He first survived a barrage of well-meant sympathy from the huge crowds and then remained sufficiently sensible, with the help of his good friend and Friday’s fourball partner, Lee Westwood, to turn back the challenge of one of America’s stellar pairings, Phil Mickelson and Chris DiMarco.

Europe won by one hole and as fate surely dictated it was Clarke who produced the shot that won the hole that went on to win the match. It came at the 16th, 555 yards of devilry that is often called the greatest par-5 in Ireland. Clarke was 254 yards from the pin for his second shot which, with a carry over the River Liffey that runs in front of the green, is a distance beyond most mortals. But Clarke is one of the longer hitters and, as the match was all square at the time, it seemed to him worth the gamble.
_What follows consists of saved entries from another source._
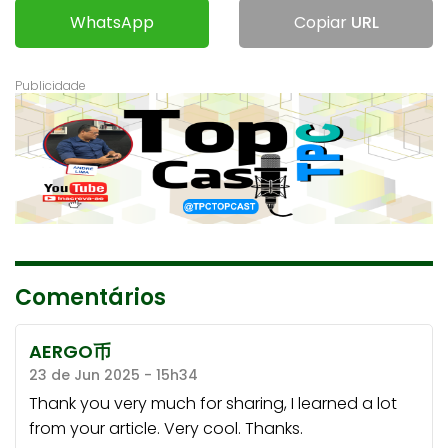
WhatsApp
Copiar
URL
Comentários
AERGO币
23 de Jun 2025 - 15h34
Thank you very much for sharing, I learned a lot
from your article. Very cool. Thanks.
“I decided I could cut a little five-wood in there,” the Ulsterman said, “and I hit almost the perfect shot.”

He carried the Liffey OK, hit the green and ran just to the side of the green, pin high. There had been tumultuous cheers for the Ulsterman as he walked to first tee; now they were repeated for the spectators knew that shot was good enough to win the hole, which it did.

Two holes later, the match was won and rarely, if ever, can one man have been so much hugged by so many. It had started on the first tee.

“Both Chris [DiMarco] and Phil [Mickelson] gave me a hug,” said Clarke “and that’s what the Ryder Cup is about, not animosity.”

Asked if he had been able to control his emotions at that point, Westwood, a solid Worksop man, cut in. “Oh yeah,” he said, “he only goes and smashes his tee shot 340 yards down the middle and birdies the hole.”

There was more of the same at the 18th. A hug from his partner, from his opponents, the caddies, sundry officials and even Mickelson’s wife Amy.

Somehow it felt removed from cheap sentimentality. Clarke was honouring his wife, Heather, who throughout her long illness had wanted him to go and play.

And the big man himself? How did he feel on the 18th? “I experienced emotions,” he said, “that I hope none of you ever have to have.”